7. Small Files Explosion

Problem: High number of small files degrades performance and increases S3 costs.

Solutions:

Increase small file size limit:

hoodie.parquet.small.file.limit = 134217728  # 128MB

Enable clustering or compaction:

hoodie.clustering.inline = true
hoodie.clustering.plan.strategy.class = org.apache.hudi.client.clustering.plan.strategy.SparkSizeBasedClusteringPlanStrategy

8. Memory Issues in Large Ingest Jobs

Problem: Jobs get killed or OOM errors during write phase.

Tips:

Use Kryo serializer:

--conf spark.serializer=org.apache.spark.serializer.KryoSerializer

Increase executor memory and cores:

--executor-memory 8g
--executor-cores 4

Control commit frequency:

hoodie.bulkinsert.shuffle.parallelism = 200

Conclusion

Debugging Hudi workflows requires a solid understanding of its internal components—metadata table, write operations, compaction, and table timeline. Whether you’re running Spark or Flink, these common errors can be quickly identified and resolved with the right configuration, tooling, and monitoring practices.

Following these best practices helps you stabilize production pipelines, reduce ingestion failures, and deliver reliable lakehouse data at scale.

Record excerpts:

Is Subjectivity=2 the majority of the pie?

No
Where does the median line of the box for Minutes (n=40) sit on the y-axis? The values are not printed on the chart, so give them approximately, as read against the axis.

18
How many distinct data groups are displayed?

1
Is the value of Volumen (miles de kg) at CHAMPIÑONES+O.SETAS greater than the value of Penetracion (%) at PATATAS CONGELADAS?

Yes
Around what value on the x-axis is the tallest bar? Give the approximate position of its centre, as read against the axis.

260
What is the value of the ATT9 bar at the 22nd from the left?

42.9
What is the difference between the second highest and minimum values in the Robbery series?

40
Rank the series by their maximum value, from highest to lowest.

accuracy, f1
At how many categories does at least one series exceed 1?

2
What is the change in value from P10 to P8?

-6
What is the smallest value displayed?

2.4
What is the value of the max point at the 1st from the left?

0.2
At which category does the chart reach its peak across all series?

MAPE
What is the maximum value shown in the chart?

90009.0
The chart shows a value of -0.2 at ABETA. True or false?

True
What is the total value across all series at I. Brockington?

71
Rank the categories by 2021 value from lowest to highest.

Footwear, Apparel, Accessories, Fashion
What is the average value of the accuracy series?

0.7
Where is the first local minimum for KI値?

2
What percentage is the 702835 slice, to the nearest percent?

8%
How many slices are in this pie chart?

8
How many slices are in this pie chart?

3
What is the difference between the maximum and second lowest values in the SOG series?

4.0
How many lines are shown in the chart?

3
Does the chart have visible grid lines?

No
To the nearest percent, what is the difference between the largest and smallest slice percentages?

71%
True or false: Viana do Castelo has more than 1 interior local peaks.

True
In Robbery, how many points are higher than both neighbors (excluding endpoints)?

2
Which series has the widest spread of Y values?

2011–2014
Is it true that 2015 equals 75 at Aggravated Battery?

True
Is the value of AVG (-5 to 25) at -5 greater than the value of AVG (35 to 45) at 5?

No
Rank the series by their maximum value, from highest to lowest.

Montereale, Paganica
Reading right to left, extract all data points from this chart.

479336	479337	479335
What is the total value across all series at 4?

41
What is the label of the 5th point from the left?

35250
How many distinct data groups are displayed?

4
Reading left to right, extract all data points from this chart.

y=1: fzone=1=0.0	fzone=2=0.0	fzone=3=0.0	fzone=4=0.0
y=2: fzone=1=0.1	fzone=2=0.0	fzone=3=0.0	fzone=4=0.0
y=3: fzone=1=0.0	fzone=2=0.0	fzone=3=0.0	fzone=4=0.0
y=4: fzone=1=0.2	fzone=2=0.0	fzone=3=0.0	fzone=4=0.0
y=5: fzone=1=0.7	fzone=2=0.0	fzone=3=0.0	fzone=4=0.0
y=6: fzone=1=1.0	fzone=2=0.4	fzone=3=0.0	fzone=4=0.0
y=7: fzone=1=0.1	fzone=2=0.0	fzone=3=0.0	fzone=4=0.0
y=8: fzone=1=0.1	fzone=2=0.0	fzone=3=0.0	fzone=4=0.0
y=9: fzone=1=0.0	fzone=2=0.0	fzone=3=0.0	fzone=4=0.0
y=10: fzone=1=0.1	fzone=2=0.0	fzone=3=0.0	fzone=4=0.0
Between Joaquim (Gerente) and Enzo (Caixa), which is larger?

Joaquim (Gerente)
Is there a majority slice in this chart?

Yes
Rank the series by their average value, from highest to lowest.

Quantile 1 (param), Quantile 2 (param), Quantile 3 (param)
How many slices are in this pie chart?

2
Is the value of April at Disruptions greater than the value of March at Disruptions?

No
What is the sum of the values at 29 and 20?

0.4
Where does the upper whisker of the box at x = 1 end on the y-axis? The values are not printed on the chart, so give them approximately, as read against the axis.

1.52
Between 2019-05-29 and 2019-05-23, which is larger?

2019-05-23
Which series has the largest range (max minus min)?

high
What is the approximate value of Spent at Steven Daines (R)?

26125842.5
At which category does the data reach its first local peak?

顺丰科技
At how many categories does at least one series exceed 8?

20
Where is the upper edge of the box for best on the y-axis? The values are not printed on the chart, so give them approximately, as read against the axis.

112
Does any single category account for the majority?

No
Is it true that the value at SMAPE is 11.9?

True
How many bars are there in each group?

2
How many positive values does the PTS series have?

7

Task requirements:
**1)** From the Hudi troubleshooting text, return the passage starting with "Increase executor memory" and going on through "data at scale.", word for word.
**2)** According to the Hudi troubleshooting text, what two effects does a high number of small files have?

Solution list:
**1)**
Increase executor memory and cores:

--executor-memory 8g
--executor-cores 4

Control commit frequency:

hoodie.bulkinsert.shuffle.parallelism = 200

Conclusion

Debugging Hudi workflows requires a solid understanding of its internal components—metadata table, write operations, compaction, and table timeline. Whether you’re running Spark or Flink, these common errors can be quickly identified and resolved with the right configuration, tooling, and monitoring practices.

Following these best practices helps you stabilize production pipelines, reduce ingestion failures, and deliver reliable lakehouse data at scale.

**2)** It degrades performance and increases S3 costs.